I have a cat and dog, will they attack the chickens?
No one situation is the same and some dog breeds may be more natural hunters than others. Usually, if introduced carefully over time and avoiding jealousy from your existing Pet all should be well. 90% of the time there are no problems and they will live, walk and talk together quite happily. If letting them out though - beware other peoples pets. More info, Click here

Should I get a cockerel?
Unless you're going to breed, there is no need for one. If you are, take heed of the noise they are going to make for your neighbours and yourselves sake. Also, you will often find the Hens are a little less sociable to you (a human) if they have a 'Boss' about.

What if a Chicken becomes ill?
There are many forums for you to ask about symptons etc., but each case is different. If concerned take them to a Vet, but make sure the Vet has Avian knowledge before you do so.

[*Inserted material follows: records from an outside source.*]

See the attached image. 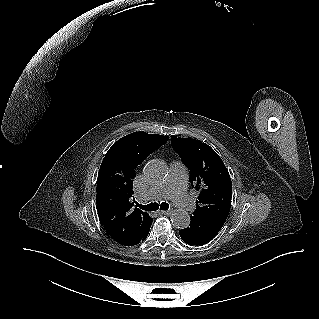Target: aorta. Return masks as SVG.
Instances as JSON below:
<instances>
[{
  "label": "aorta",
  "instance_id": "obj_1",
  "mask_svg": "<svg viewBox=\"0 0 319 319\" xmlns=\"http://www.w3.org/2000/svg\"><path fill=\"white\" fill-rule=\"evenodd\" d=\"M145 177L152 183L163 181L168 175V168L161 160H151L144 168ZM171 222L175 228L184 229L190 224V216L184 210H175L171 214Z\"/></svg>",
  "mask_w": 319,
  "mask_h": 319
}]
</instances>
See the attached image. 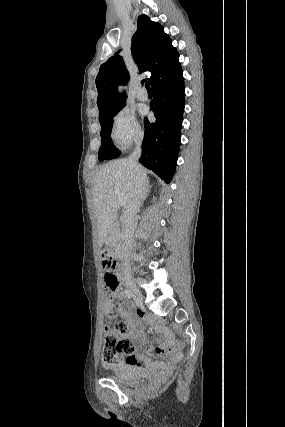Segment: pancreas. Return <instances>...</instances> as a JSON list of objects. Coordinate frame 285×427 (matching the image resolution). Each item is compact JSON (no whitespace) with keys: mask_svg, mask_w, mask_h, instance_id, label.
Instances as JSON below:
<instances>
[{"mask_svg":"<svg viewBox=\"0 0 285 427\" xmlns=\"http://www.w3.org/2000/svg\"><path fill=\"white\" fill-rule=\"evenodd\" d=\"M120 241V229L115 226L111 229L109 236L107 238V244L109 246H117Z\"/></svg>","mask_w":285,"mask_h":427,"instance_id":"pancreas-1","label":"pancreas"}]
</instances>
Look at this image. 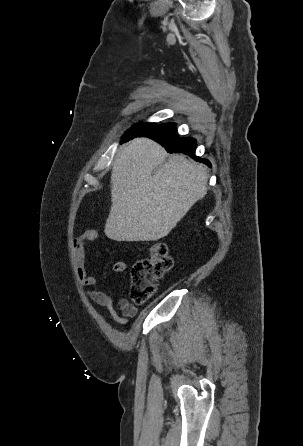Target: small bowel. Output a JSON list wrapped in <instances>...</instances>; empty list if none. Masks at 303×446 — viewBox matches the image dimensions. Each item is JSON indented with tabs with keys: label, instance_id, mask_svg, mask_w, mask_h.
<instances>
[{
	"label": "small bowel",
	"instance_id": "obj_1",
	"mask_svg": "<svg viewBox=\"0 0 303 446\" xmlns=\"http://www.w3.org/2000/svg\"><path fill=\"white\" fill-rule=\"evenodd\" d=\"M98 237L99 234L95 229L86 228L73 239L72 243L76 275L80 283L86 287L95 286L97 284V277L87 273L85 266V246L88 242L96 241ZM126 269L127 266L122 261H117L113 265V270L118 273H123ZM86 295L95 304L105 307L109 318L120 326H126L128 320L137 315V307L125 299H121L115 305L113 290L110 286L104 290H87Z\"/></svg>",
	"mask_w": 303,
	"mask_h": 446
}]
</instances>
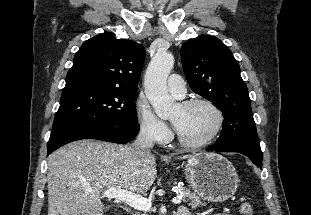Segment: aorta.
<instances>
[{"label":"aorta","mask_w":311,"mask_h":215,"mask_svg":"<svg viewBox=\"0 0 311 215\" xmlns=\"http://www.w3.org/2000/svg\"><path fill=\"white\" fill-rule=\"evenodd\" d=\"M173 65V55L166 51H160L152 58L145 74L146 97L156 115L162 119L167 118L175 106V100L168 94L166 85Z\"/></svg>","instance_id":"762f6f07"}]
</instances>
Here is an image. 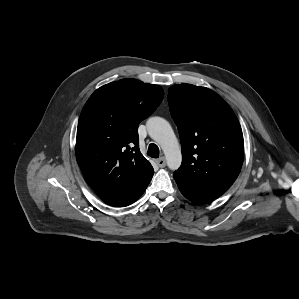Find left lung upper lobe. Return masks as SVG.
<instances>
[{
  "mask_svg": "<svg viewBox=\"0 0 299 299\" xmlns=\"http://www.w3.org/2000/svg\"><path fill=\"white\" fill-rule=\"evenodd\" d=\"M170 113L182 144L176 182L218 198L236 180L244 158L239 121L214 91L191 84L169 88Z\"/></svg>",
  "mask_w": 299,
  "mask_h": 299,
  "instance_id": "left-lung-upper-lobe-1",
  "label": "left lung upper lobe"
}]
</instances>
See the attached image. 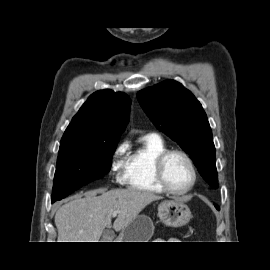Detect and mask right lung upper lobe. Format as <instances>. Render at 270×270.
Listing matches in <instances>:
<instances>
[{
    "instance_id": "1",
    "label": "right lung upper lobe",
    "mask_w": 270,
    "mask_h": 270,
    "mask_svg": "<svg viewBox=\"0 0 270 270\" xmlns=\"http://www.w3.org/2000/svg\"><path fill=\"white\" fill-rule=\"evenodd\" d=\"M131 101L122 92L93 93L73 117L61 140L116 142L129 121Z\"/></svg>"
}]
</instances>
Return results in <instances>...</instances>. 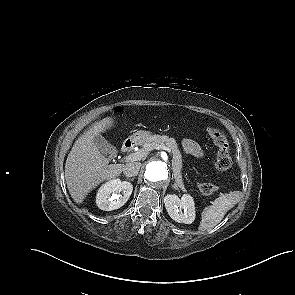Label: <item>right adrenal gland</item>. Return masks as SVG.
Segmentation results:
<instances>
[{
  "instance_id": "1",
  "label": "right adrenal gland",
  "mask_w": 295,
  "mask_h": 295,
  "mask_svg": "<svg viewBox=\"0 0 295 295\" xmlns=\"http://www.w3.org/2000/svg\"><path fill=\"white\" fill-rule=\"evenodd\" d=\"M135 178H127V180L134 181Z\"/></svg>"
}]
</instances>
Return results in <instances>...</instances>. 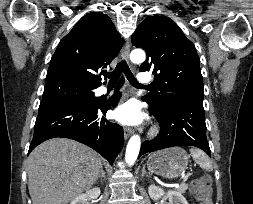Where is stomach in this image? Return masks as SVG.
I'll return each mask as SVG.
<instances>
[{
    "mask_svg": "<svg viewBox=\"0 0 253 204\" xmlns=\"http://www.w3.org/2000/svg\"><path fill=\"white\" fill-rule=\"evenodd\" d=\"M189 155L181 147H173L152 153L146 163L150 172L174 179L187 169Z\"/></svg>",
    "mask_w": 253,
    "mask_h": 204,
    "instance_id": "0dacf381",
    "label": "stomach"
}]
</instances>
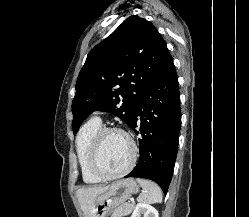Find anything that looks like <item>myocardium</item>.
<instances>
[{"label": "myocardium", "mask_w": 249, "mask_h": 217, "mask_svg": "<svg viewBox=\"0 0 249 217\" xmlns=\"http://www.w3.org/2000/svg\"><path fill=\"white\" fill-rule=\"evenodd\" d=\"M108 133H119L129 142L131 147V158L128 165L116 173H107L99 165V151L103 137ZM137 160V146L131 135L125 130L118 127H101L94 136L89 151V167L94 175L102 180H114L125 176L132 170Z\"/></svg>", "instance_id": "obj_1"}]
</instances>
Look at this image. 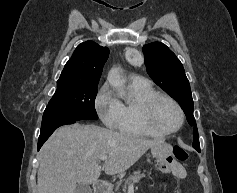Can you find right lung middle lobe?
<instances>
[{
    "mask_svg": "<svg viewBox=\"0 0 237 193\" xmlns=\"http://www.w3.org/2000/svg\"><path fill=\"white\" fill-rule=\"evenodd\" d=\"M98 84L57 81V90L44 113L63 115L75 120L98 118L95 98Z\"/></svg>",
    "mask_w": 237,
    "mask_h": 193,
    "instance_id": "obj_1",
    "label": "right lung middle lobe"
}]
</instances>
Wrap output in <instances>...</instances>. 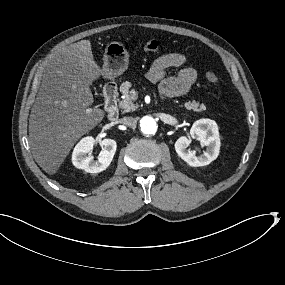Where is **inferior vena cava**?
Wrapping results in <instances>:
<instances>
[{"label":"inferior vena cava","instance_id":"obj_1","mask_svg":"<svg viewBox=\"0 0 285 285\" xmlns=\"http://www.w3.org/2000/svg\"><path fill=\"white\" fill-rule=\"evenodd\" d=\"M121 123L130 127V128H134L136 126L137 120L134 117H124L121 120Z\"/></svg>","mask_w":285,"mask_h":285}]
</instances>
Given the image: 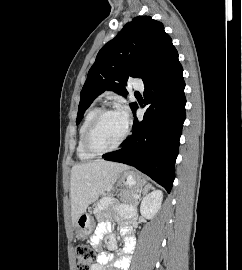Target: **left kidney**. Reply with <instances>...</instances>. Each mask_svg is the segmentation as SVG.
<instances>
[{
	"label": "left kidney",
	"instance_id": "5707ae66",
	"mask_svg": "<svg viewBox=\"0 0 242 270\" xmlns=\"http://www.w3.org/2000/svg\"><path fill=\"white\" fill-rule=\"evenodd\" d=\"M163 193L161 190H154L146 195L140 205V213L147 219H152L161 208Z\"/></svg>",
	"mask_w": 242,
	"mask_h": 270
}]
</instances>
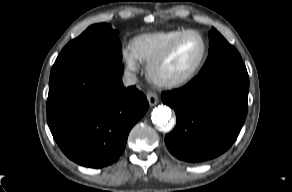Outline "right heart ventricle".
Returning <instances> with one entry per match:
<instances>
[{
  "mask_svg": "<svg viewBox=\"0 0 292 192\" xmlns=\"http://www.w3.org/2000/svg\"><path fill=\"white\" fill-rule=\"evenodd\" d=\"M185 31L186 29L178 28L141 34L133 39L131 48L140 62L149 64Z\"/></svg>",
  "mask_w": 292,
  "mask_h": 192,
  "instance_id": "right-heart-ventricle-1",
  "label": "right heart ventricle"
}]
</instances>
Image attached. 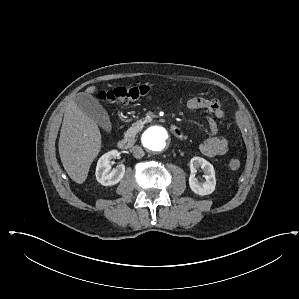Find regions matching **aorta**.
<instances>
[{"mask_svg": "<svg viewBox=\"0 0 299 299\" xmlns=\"http://www.w3.org/2000/svg\"><path fill=\"white\" fill-rule=\"evenodd\" d=\"M168 132L160 126H153L146 130L142 137L145 148L153 152L164 151L169 144Z\"/></svg>", "mask_w": 299, "mask_h": 299, "instance_id": "762f6f07", "label": "aorta"}]
</instances>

My chickens aren't laying, why?
They are natural creatures and will take natural breaks, especially in winter. Sometimes they will go weeks without laying. It's a waiting game and usually best left up to them to 'decide'.

They are eating the eggs, how can I stop this?
First confirm it is the chickens and not something else such as a Rat. This is a pain and often hard to stop. Some make a small hole in an egg and put mustard inside. After a while, they give up on the idea.

'My chicken is laying eggs with soft shells, is she ill?
More than likely not. It is quite common for a hen to lay the occasional soft shelled egg. It could indicate a lack of calcium, which some Grit would normally put right.
If it persists though, vetinary help should be sought.
Older hens often produce mis-shaped egg's now and again.

My Hen won't leave the Nest Box, why?
She is most likely broody. The main thing during this time is to make sure she is eating and drinking, so you may have to give her Waiter service. The most important thing is she doesn't overheat. You can take her out for a while. There may be a squabble with the others, but this is what they do. More info, Click here

The feathers are coming off one of my hens?
They are moulting. This is natural behaviour and will last a few weeks. Occasionally they will eat the feathers, but again, this is no real cause for concern.

In general, is keeping Chickens a good idea?
For most people yes, but you must consider they need to be fed every day, their eggs collected and it is important to keep both the Chicken House and Run clean.
If you have children, chickens will, without a doubt, teach them more about the food cycle and the importance of looking after all creatures who give to us more than we give to them.